* [PROBLEMS TO WORK ON]:
**A.** Answer these from the text on Richard's Castle:
(i) What shape was the keep on the motte?
(ii) How high does the bailey wall still stand in places?
(iii) Whom did Osbern Fitz Richard marry?
**B.** Carry the text on Richard's Castle on past its final sentence.
START PAGE TEXT
Today the fortress is reduced mainly to its earthworks and foundations. A polygonal keep stood on the high motte or mound. This was reached possibly via a semi-circular barbican. The bailey wall still stands twenty feet high in places and there are remains of several towers and an early gatehouse around the perimeter. There, earthwork remains of an outer ward enclose the church (St Bartholomew's) and a borough defence.

===History===
Richard Scrob was a Norman knight granted lands by the Saxon King Edward the Confessor before the Norman Conquest, in Herefordshire, Worcestershire and Shropshire as recorded in the Domesday Book of 1086. He built Richard's Castle before 1051. The castle was a motte-and-bailey style construction, one of only three or four castles of this type built before the Norman conquest. Most were built after the conquest. Richard was last mentioned in 1067. His castle passed to his son, Osbern Fitz Richard, who married Nest, the daughter of King Gruffydd ap Llywelyn of Wales and Ealdgytha of Mercia.
END PAGE TEXT
START COLLECTED DATA
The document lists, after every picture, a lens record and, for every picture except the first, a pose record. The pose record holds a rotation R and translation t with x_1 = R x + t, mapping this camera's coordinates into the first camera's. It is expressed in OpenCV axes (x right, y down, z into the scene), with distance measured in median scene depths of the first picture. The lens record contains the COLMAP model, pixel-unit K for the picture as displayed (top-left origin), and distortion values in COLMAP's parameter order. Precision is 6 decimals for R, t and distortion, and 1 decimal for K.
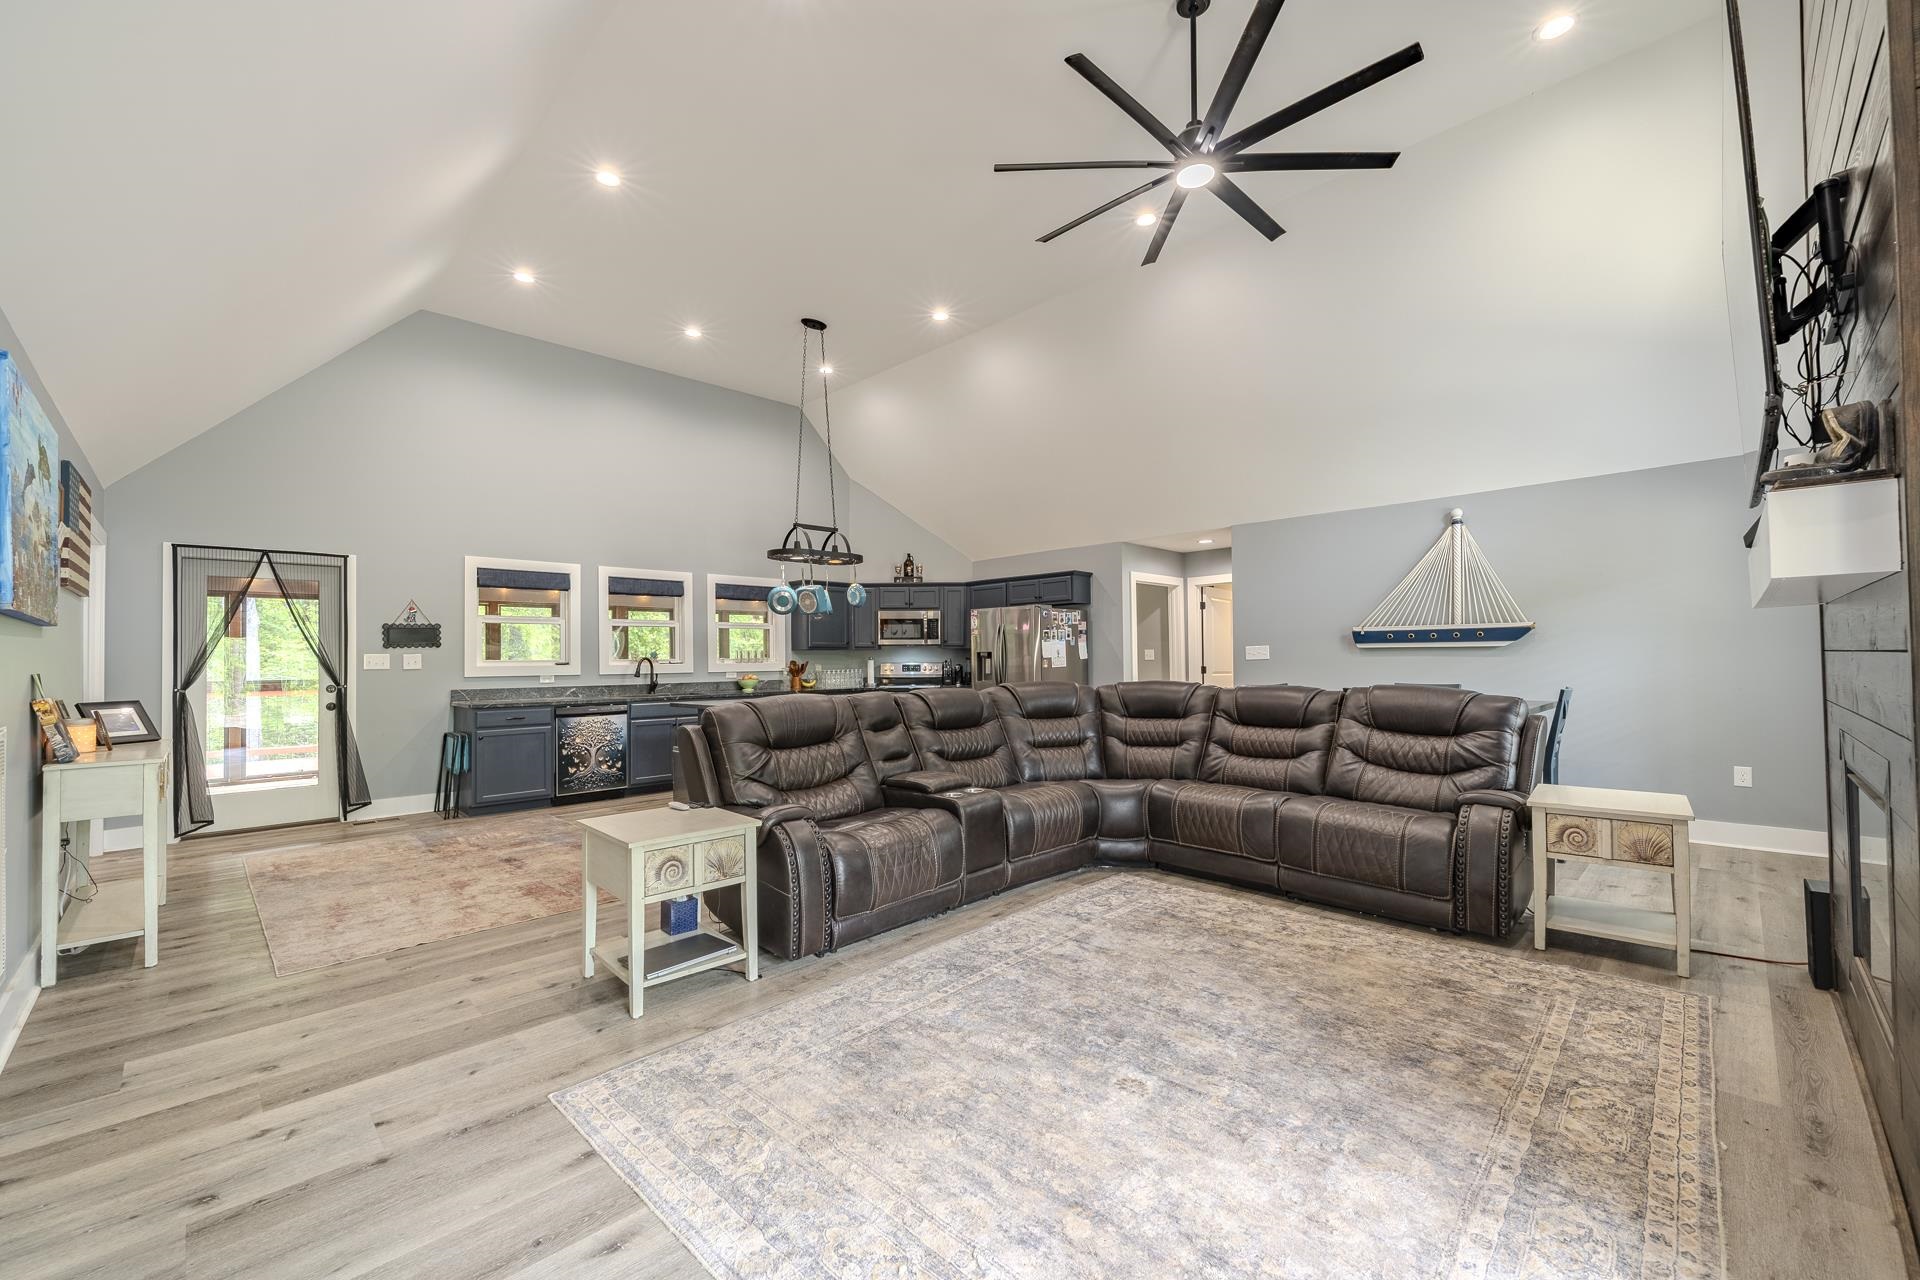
lens RADIAL K [[772.0, 0, 951.4], [0, 772.0, 642.7], [0, 0, 1]] dist [-0.002737, -0.000242]
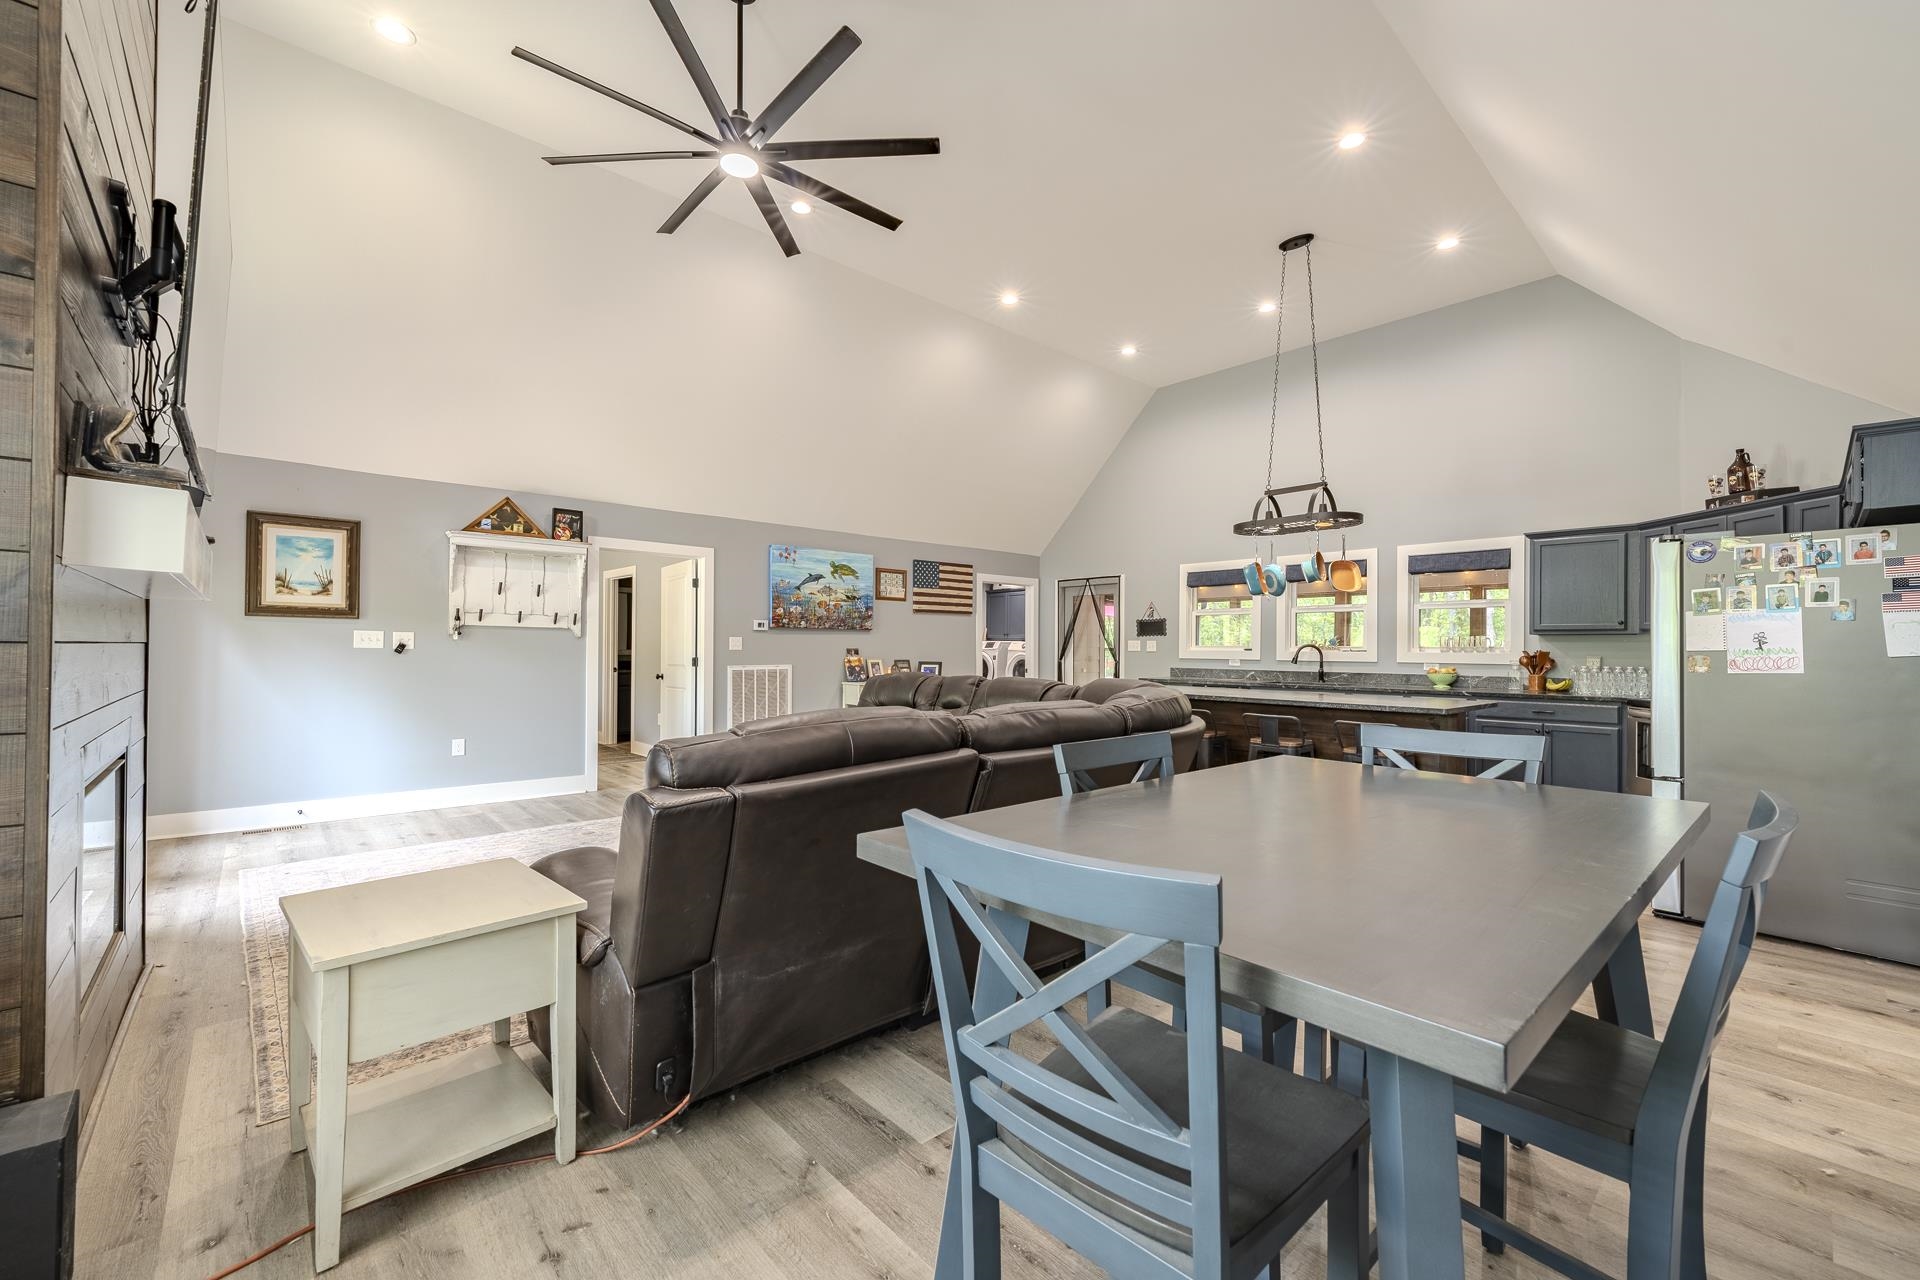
END COLLECTED DATA
* [LIST OF ANSWERS]:
**A.**
(i) Polygonal.
(ii) Twenty feet.
(iii) Nest, the daughter of King Gruffydd ap Llywelyn of Wales and Ealdgytha of Mercia.

**B.**
Osbern died around 1137 and was succeeded by his grandson, Osbern Fitz Hugh (married to Amice Clifford, a sister of Rosamond Clifford), who died in 1187. Richard's Castle then passed to his marital brother-in-law, Hugh de Say (married to Lucy Clifford), who died in 1190, leaving the barony to his son, another Hugh Say. Thus the castle passed out of the line of descent of Richard Fitz Scrob. In 1196 this Hugh fought at the battle at New Radnor and was probably killed there, his castles eventually passing to Robert de Mortimer of Attleborough. In 1264 his son, Hugh Mortimer, was forced to surrender himself and Richard's Castle to Simon de Montfort, 6th Earl of Leicester. His grandson, the last Hugh Mortimer of Richard's Castle, was poisoned to death by his wife in 1304. The castle then passed to the Talbots, through Richard Talbot's marriage to Joan Mortimer. On 3 December 1329, Joan late the wife of Richard Thalebot, had noted in the Patent Rolls that she planned to leave Richard's Castle to John de Wotton, chaplain, and William Balle of Underlith, in fee simple. The Talbots were still living there in the late 14th century. Sir William de Vaux, High Sheriff of Northamptonshire, died in Richard's Castle in 1460. By the 16th century it was in ruins.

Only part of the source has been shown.